Woodpeckers

Pileated woodpeckers share my woods with red-bellied, downy, hairy, and an occasional red-headed woodpecker. I’ve often watched the pileated at work on deadwood near the house, where chunks fly as it chisels relentlessly, first at one angle, then another. One spring, a courting pair performed just outside the kitchen windows. They clung to opposite sides of a trunk, spiraling up and down for nearly half an hour, pausing now and then to peek around and be sure they still held the other’s attention. Eventually, they disappeared together to somewhere more private—a brief spring flirtation.

Woodpeckers are the carpenters of the bird world. Their ability to excavate nest cavities makes them valuable neighbors, as many other birds later move into the homes they leave behind. Their skull, bill, and muscle structure are uniquely adapted to absorb tremendous impact, protecting them from injury as they hammer for insects or hollow out nests. A woodpecker’s bill can strike a tree at speeds of 20 to 23 feet per second, with forces reaching 600 to 1500 Gs—far beyond what most car crashes produce. Truly remarkable birds.

“The Girl Next Door”

Pileated Woodpecker

The female here is busy after an insect hiding in the decaying tree and her hammering has caught a male’s attention. She is the lovely girl next door and he will remember her when spring arrives. There’s a white-tailed buck wandering through, unconcerned about the noise . These are large, crow-sized birds and they don’t migrate. They are common in our Ozark woods but we hear them more than we see them.

Archival giclee signed and numbered limited edition (500) from a gouache and pencil original

“Family Planning”

Red-cockaded Woodpecker

This is an endangered woodpecker and naturalists are working hard to increase its range and population. It was once common in the southern forests but depends on mature long-leafed pines for nesting. Those forests were harvested affecting the woodpecker’s population. The long-leafed pine is susceptible to red heart fungus giving the tree a soft center inside a hard outer shell. Perfect for excavating a nest cavity. The bird also has a unique way of protecting its nest. It’s the only woodpecker that carves its nest from a live pine and it drills holes around the opening. Resin seeps from those holes creating a sticky barrier that repels climbing predators. Clever!

Signed and numbered limited edition giclee (500) from a gouache & pencil original

“Spring Flirtation”

pileated woodpecker

We watched this scene unfold just outside our kitchen windows! The birds spiraled the tree trunk, up and down and on opposite sides. The performance lasted a good half hour before they flew off for privacy. It was wonderful!

Signed and numbered limited edition giclee (500) from a gouache & pencil original

““The Ivory-billed Woodpecker - The Ghost Bird”

The ivory-billed woodpecker was once the largest woodpecker in North America, an imposing and magnificent bird of the deep southern forests. With its striking black-and-white plumage and distinctive ivory-colored bill, it earned the nickname “The Lord God Bird,” a name whispered in awe by those fortunate enough to glimpse it.

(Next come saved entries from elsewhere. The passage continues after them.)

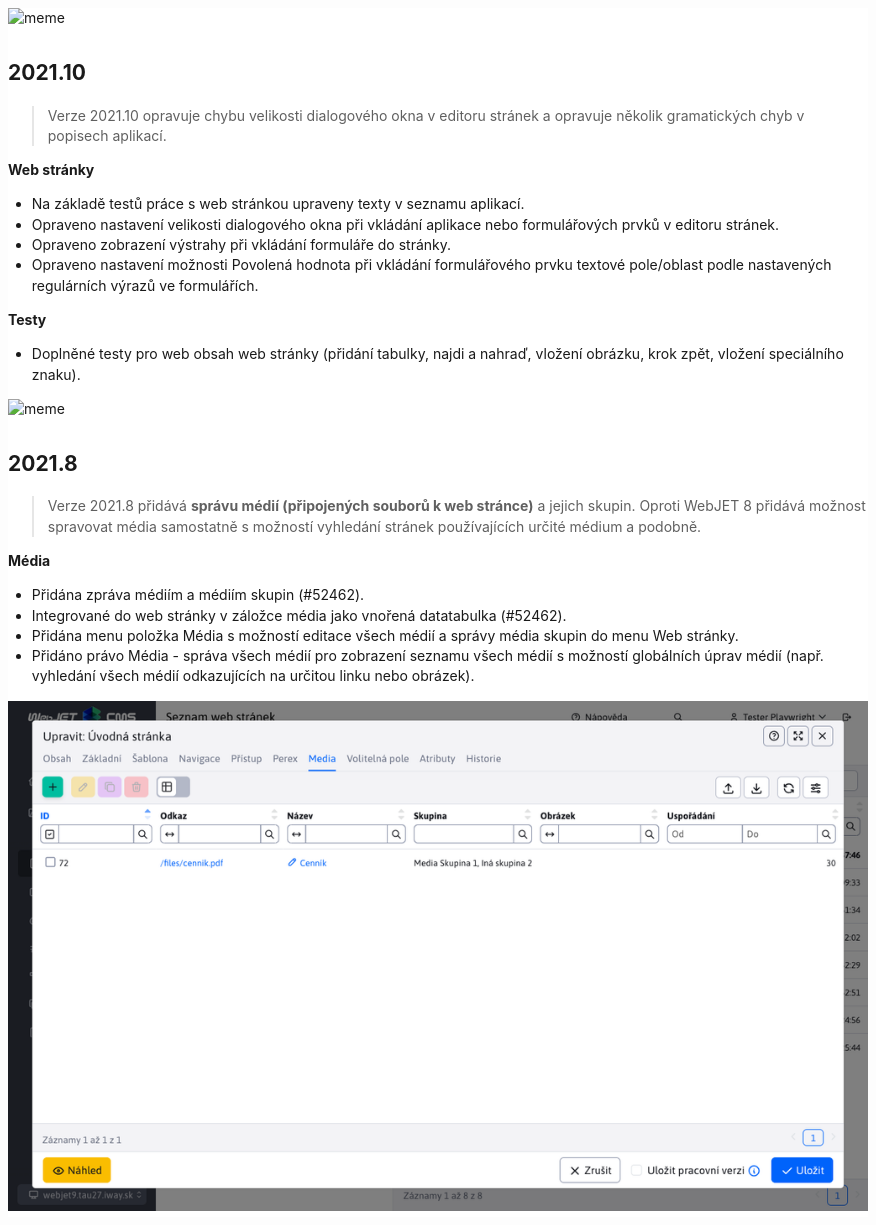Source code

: ![meme](_media/meme/2021-11.jpg ":no-zoom")

## 2021.10

> Verze 2021.10 opravuje chybu velikosti dialogového okna v editoru stránek a opravuje několik gramatických chyb v popisech aplikací.

**Web stránky**

- Na základě testů práce s web stránkou upraveny texty v seznamu aplikací.
- Opraveno nastavení velikosti dialogového okna při vkládání aplikace nebo formulářových prvků v editoru stránek.
- Opraveno zobrazení výstrahy při vkládání formuláře do stránky.
- Opraveno nastavení možnosti Povolená hodnota při vkládání formulářového prvku textové pole/oblast podle nastavených regulárních výrazů ve formulářích.

**Testy**

- Doplněné testy pro web obsah web stránky (přidání tabulky, najdi a nahraď, vložení obrázku, krok zpět, vložení speciálního znaku).

![meme](_media/meme/2021-10.jpg ":no-zoom")

## 2021.8

> Verze 2021.8 přidává **správu médií (připojených souborů k web stránce)** a jejich skupin. Oproti WebJET 8 přidává možnost spravovat média samostatně s možností vyhledání stránek používajících určité médium a podobně.

**Média**

- Přidána zpráva médiím a médiím skupin (#52462).
- Integrované do web stránky v záložce média jako vnořená datatabulka (#52462).
- Přidána menu položka Média s možností editace všech médií a správy média skupin do menu Web stránky.
- Přidáno právo Média - správa všech médií pro zobrazení seznamu všech médií s možností globálních úprav médií (např. vyhledání všech médií odkazujících na určitou linku nebo obrázek).

![changelog](redactor/webpages/media.png ":no-zoom")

Historically, it inhabited the vast bottomland swamps and old-growth hardwood forests of the southeastern United States, where towering cypress and ancient trees provided both food and nesting sites. As logging reshaped those wild landscapes in the late 19th and early 20th centuries, the bird’s habitat disappeared, and so did confirmed sightings.

Today, the ivory-billed woodpecker exists in a space between memory and mystery. Reports and fleeting encounters continue to surface, yet none have been supported by clear, indisputable photographic evidence. Whether it survives in some remote stretch of southern swamp or has quietly slipped into extinction remains one of the greatest and most poignant questions in the bird world — a symbol of both hope and loss in America’s natural history. You can google it for more information. The search for a surviving population continues and a “maybe sighting” was in Arkansas not ago.

Signed and numbered limited edition giclee (500) from a gouache & pencil original

All of the prints are archival giclees produced by us and in our studio. The term "giclee" refers to the printing process. This process provides wonderful color accuracy and detail without the dot pattern of an offset lithograph. David scans the original and uses photoshop to correct colors. Color correcting is a skill and can go quickly or take days of trying. We have a large format Epson printer and use Epson's archival inks on acid-free Somerset Velvet paper. The inks are light-fast and under normal household conditions will not fade for 100  years.